Reconhecer um paciente não é necessariamente questionar seu nível educacional, mas compreender o cenário no qual ele está inserido, endossa o médico. Histórias da equipe ilustram esse processo de se aproximar das necessidades de uma determinada comunidade.
Há alguns anos atrás, em uma Unidade de Tratamento na Libéria, a equipe do MSF, após algum tempo instalada, começou a notar que pessoas pararam de buscar um composto nutricional, alimento terapêutico para portadores de HIV. Ao investigar o que estava ocorrendo, a antropóloga do grupo entendeu que a embalagem do remédio dava rosto à Aids. Os pacientes que retiravam o medicamento passaram a ser estigmatizados pela população local, ao serem reconhecidos com a doença. Era melhor ficar sem o remédio a ser rechaçado nas ruas", acrescenta o Souza.
São múltiplos os problemas sociais e individuais capazes de impedir a eficiência de um tratamento. Segundo especialistas, analfabetismo funcional talvez seja ainda mais agravante. Os pacientes acham que entenderam, mas quando se encontram sozinhos com a receita não têm a mais vaga idéia de como proceder.

════════

#### [Atividades]
#1 Transcreva o trecho do texto sobre a adesão dos pacientes ao tratamento entre "Há alguns anos" e "de como proceder.", inclusive.
#2 Dê continuidade ao texto sobre a adesão dos pacientes ao tratamento a partir do ponto em que ele termina.

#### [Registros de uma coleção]
════════

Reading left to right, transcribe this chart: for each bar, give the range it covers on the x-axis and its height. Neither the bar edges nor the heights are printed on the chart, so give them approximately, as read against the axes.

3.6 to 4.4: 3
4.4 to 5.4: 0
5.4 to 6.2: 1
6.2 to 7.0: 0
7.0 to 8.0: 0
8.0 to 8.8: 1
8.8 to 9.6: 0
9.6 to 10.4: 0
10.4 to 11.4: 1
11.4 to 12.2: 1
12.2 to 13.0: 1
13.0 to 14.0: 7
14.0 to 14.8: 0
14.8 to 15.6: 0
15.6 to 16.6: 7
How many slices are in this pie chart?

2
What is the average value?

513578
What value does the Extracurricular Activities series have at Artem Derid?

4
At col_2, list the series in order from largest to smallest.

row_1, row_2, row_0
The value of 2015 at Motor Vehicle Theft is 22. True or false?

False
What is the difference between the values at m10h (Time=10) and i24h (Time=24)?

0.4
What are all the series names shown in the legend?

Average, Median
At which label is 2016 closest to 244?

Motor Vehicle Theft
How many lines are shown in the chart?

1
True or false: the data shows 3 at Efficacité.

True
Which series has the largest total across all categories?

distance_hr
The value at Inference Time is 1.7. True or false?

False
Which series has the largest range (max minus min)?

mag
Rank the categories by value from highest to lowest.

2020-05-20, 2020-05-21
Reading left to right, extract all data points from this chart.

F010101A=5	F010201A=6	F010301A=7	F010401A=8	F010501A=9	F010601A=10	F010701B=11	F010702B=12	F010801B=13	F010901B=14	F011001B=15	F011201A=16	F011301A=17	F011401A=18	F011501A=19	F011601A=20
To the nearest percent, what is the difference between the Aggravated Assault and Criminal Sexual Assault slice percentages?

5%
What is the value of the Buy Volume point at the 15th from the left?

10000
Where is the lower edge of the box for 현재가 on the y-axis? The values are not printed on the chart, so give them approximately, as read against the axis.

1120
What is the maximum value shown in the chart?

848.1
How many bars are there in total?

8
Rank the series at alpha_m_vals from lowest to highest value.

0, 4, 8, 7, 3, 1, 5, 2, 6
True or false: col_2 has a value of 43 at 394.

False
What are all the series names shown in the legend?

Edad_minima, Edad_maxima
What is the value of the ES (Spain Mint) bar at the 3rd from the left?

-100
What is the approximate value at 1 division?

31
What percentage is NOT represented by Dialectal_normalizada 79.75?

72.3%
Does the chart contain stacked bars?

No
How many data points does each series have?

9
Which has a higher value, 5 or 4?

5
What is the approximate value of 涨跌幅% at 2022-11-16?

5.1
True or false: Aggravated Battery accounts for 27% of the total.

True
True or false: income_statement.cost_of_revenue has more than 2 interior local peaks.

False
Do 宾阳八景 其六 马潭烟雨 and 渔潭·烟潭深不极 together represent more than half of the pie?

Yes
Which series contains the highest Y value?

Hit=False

════════

#### [Problemas resolvidos]
#1
Há alguns anos atrás, em uma Unidade de Tratamento na Libéria, a equipe do MSF, após algum tempo instalada, começou a notar que pessoas pararam de buscar um composto nutricional, alimento terapêutico para portadores de HIV. Ao investigar o que estava ocorrendo, a antropóloga do grupo entendeu que a embalagem do remédio dava rosto à Aids. Os pacientes que retiravam o medicamento passaram a ser estigmatizados pela população local, ao serem reconhecidos com a doença. Era melhor ficar sem o remédio a ser rechaçado nas ruas", acrescenta o Souza.
São múltiplos os problemas sociais e individuais capazes de impedir a eficiência de um tratamento. Segundo especialistas, analfabetismo funcional talvez seja ainda mais agravante. Os pacientes acham que entenderam, mas quando se encontram sozinhos com a receita não têm a mais vaga idéia de como proceder.

#2
Para Souza, há uma relação hierarquizada entre médicos e pacientes que afasta o profissional das pessoas. Quando esse contato acontece dentro de um posto de saúde ou hospital público, a dicotomia é ainda mais pungente.
O doutor é um ser muito superior. Apresentar-se como analfabeto ou dizer que não entendeu uma indicação aparentemente simples provoca vergonha e humilhação. No SUS, todos sabem o tamanho da fila. Conseguir uma consulta passa a ser sinal de sorte, ou para os mais religiosos, uma benção, mesmo sem entender o que foi indicado."
Educação se tem no posto
Apesar dos entraves, não são escassas as formas de garantir que a indicação seja compreendida. Lara Rodrigues Felix, médica do Programa de Saúde da Família de Tiradentes, em Minas Gerais, inverteu a lógica de atendimento do Posto de Saúde onde trabalha.
A fila permanece longa e o tempo de espera para ser atendido é ainda maior. Lara é uma das duas médicas responsáveis por atender uma população de 11 mil habitantes em dois Postos de Saúde da pequena cidade mineira. A população idosa tem uma grande dificuldade para compreender as razões de suas dores e, principalmente, para organizar os horários das medicações.
Embora encontre resistência da equipe médica e dos próprios pacientes que a cada hora se somam à fila, ela insiste em gastar no mínimo 30 minutos em cada atendimento. Para contornar o analfabetismo agressivo que existe na comunidade, ela usa desenhos, símbolos e colagens nas receitas médicas.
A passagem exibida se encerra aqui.